“Leadership and change do not start with a strategy, it begins with a process of becoming aware.” – Otto Scharmer
As we lean into 2026, we’ve been thinking about how we can best invite positive intention and action into our daily lives, to be and make the changes we believe in. Unfortunately, it’s an all-too-common human experience to feel powerless in the face of the overwhelming realities we confront. Especially the big-ticket issues: economic and social inequities,
environmental concerns, and political divides. Many of us wonder, “What’s the point of trying to change anything? I’m just one tiny cog in the inexorable machine of life. What difference can I possibly make? I have no agency.”
But there is a powerful antidote and counter view to this hopelessness, which can also be a valuable leadership tool for leaders in large systems that intertwine with other large systems. Thought leader, Otto Scharmer, calls this alternative thinking “overcoming the illusion of insignificance.”
Scharmer’s work resonates with us because we agree with him that change does not lie exclusively in the hands of people who hold power and influence; rather, change is many people doing small things. This notion is supported by Scharmer’s lifetime of research into the nature of systems and has led him to believe that change can be affected
by anyone through one simple movement – a step into awareness. It’s with awareness that individuals are able to translate their desires and intentions for change into action and achievement. And this necessary mind awakening occurs in the “social soil” of social systems.
Tilling the Social Soil
After a lifetime of studying systems, Scharmer has learned that:
● You cannot change systems unless you change consciousness
● You can’t transform consciousness unless you make a system see and sense itself
● You can’t do any of these things unless you sense, embody, and coshape the emerging future (i.e., be the change you want to see)
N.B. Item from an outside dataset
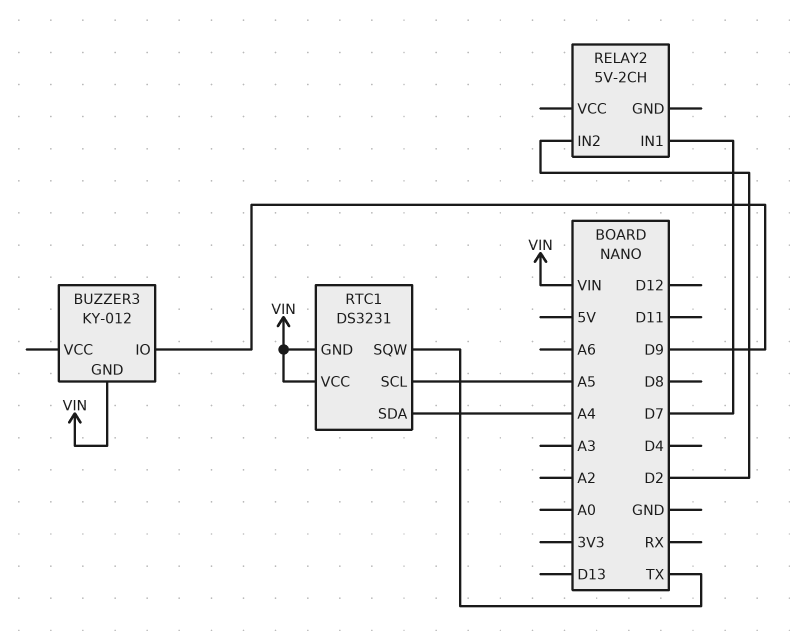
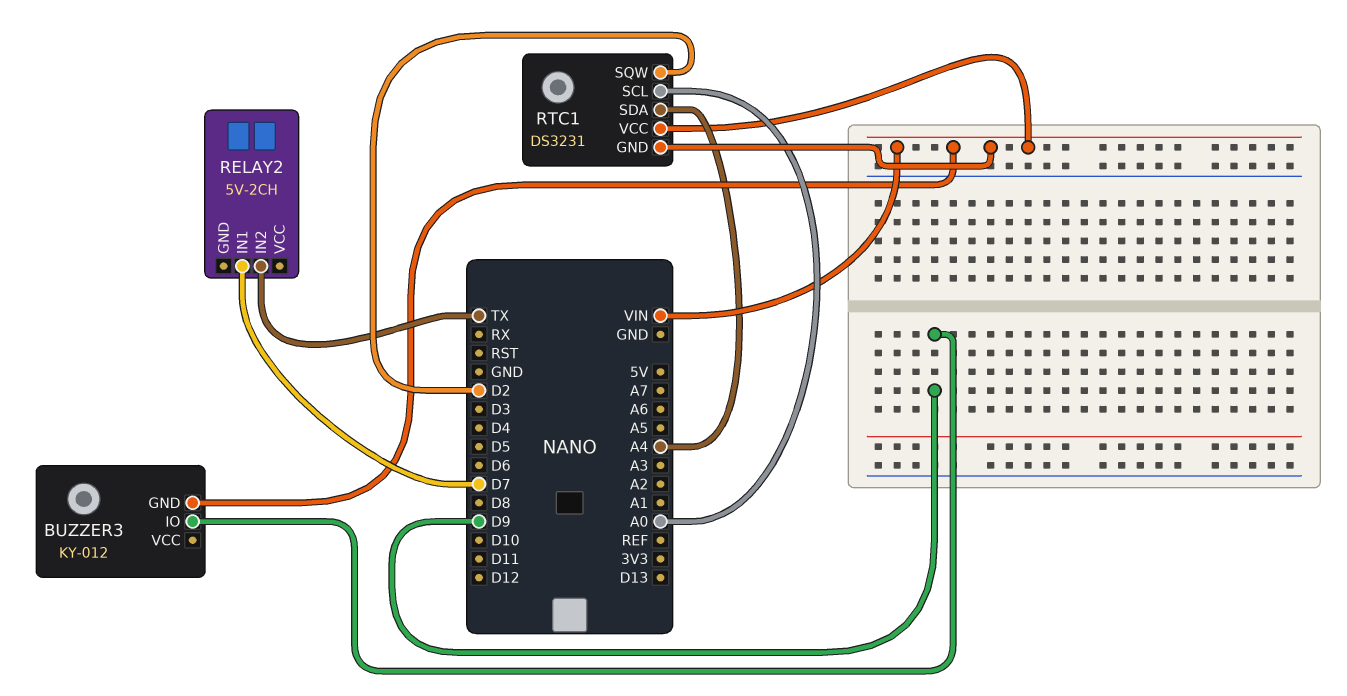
RELAY2 pin IN2: D2 -> TX
RTC1 pin SCL: A5 -> A0
RTC1 pin SQW: TX -> D2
So, how do we be and enact the change we want to see?
Well, this brings us to what we also know about trees. What we see above ground in our flourishing forests – our majestic Karri’s, hardy Banksia’s, and prolific Wattles – is a direct function of what is happening below ground in the soil. Some scientists (it is still a debate), call this the “wood wide web” – a system of fungi that exchange nutrients and information, by wrapping around or penetrating tree roots, to create a shared underground network of electrical and chemical signals. Using this system, trees make all sorts of decisions about their health and welfare. It is an elegant and effective communication net of sharing and caring that, left undisturbed, allows the system to thrive and adapt.
Scharmer applies this same natural systems-thinking to human social systems. In order for human social systems such as organisations to be healthy, fruitful, for them to grow and evolve, and stay resilient i.e., change, they rely on what is happening deep in their system’s ‘social soil.’ In this analogy, the social soil might comprise behaviours such as how
we listen, co-imagine, the conversations we have, how and what we cocreate, and how we approach and give space for what might come. What determines the health of those behaviours, and therefore the system, is the quality of awareness of our social relationships i.e., how we think, converse and act.
Intention to Action
Scharmer is convinced that by doing the work in the social soil, bringing a greater awareness to our relationships, we are preparing for action. Without it, he says, we are floundering in a 4.0 world using 2.0 methods and tools because our social soil is not being well tilled. Human health within systems is directly connected to the quality of the social soil, meaning the way we ‘are’ with each other.
Organisations across the world are intentionally seeking transformation away from operating systems designed for efficiency only and toward
those that are people-centric and regeneration-centric. But there is a disconnect between the challenges coming at us, and the institutional methods and tools available for us to use.
Turning these intentions into action – by improving the health of our social soil – can be accomplished by everyone, every day, through habitual practices such as:
- Holding space to focus your attention on what is essential and what is not
- Holding space for conversations that create a wider coherence
- Suspending judgment and empathising, to sense the system through the eyes of others, particularly those on the periphery.
- Caring for your organisation’s emotional baseline through frequent and repeated ‘state of mind’ check-ins.
- Addressing trust breaks and tensions immediately and never avoiding real-time repair.
- Bridge the “knowing-doing gap” by creating small-scale, “strategic microcosms” to practice and potentially fail.
The first and most important movement, though, is understanding that enacting meaningful change is an ability we all hold if we give our attention to becoming aware of what feeds a healthy social system.
It’s that simple and that powerful.
Welcome to a new year full of all the possibilities that you can realise.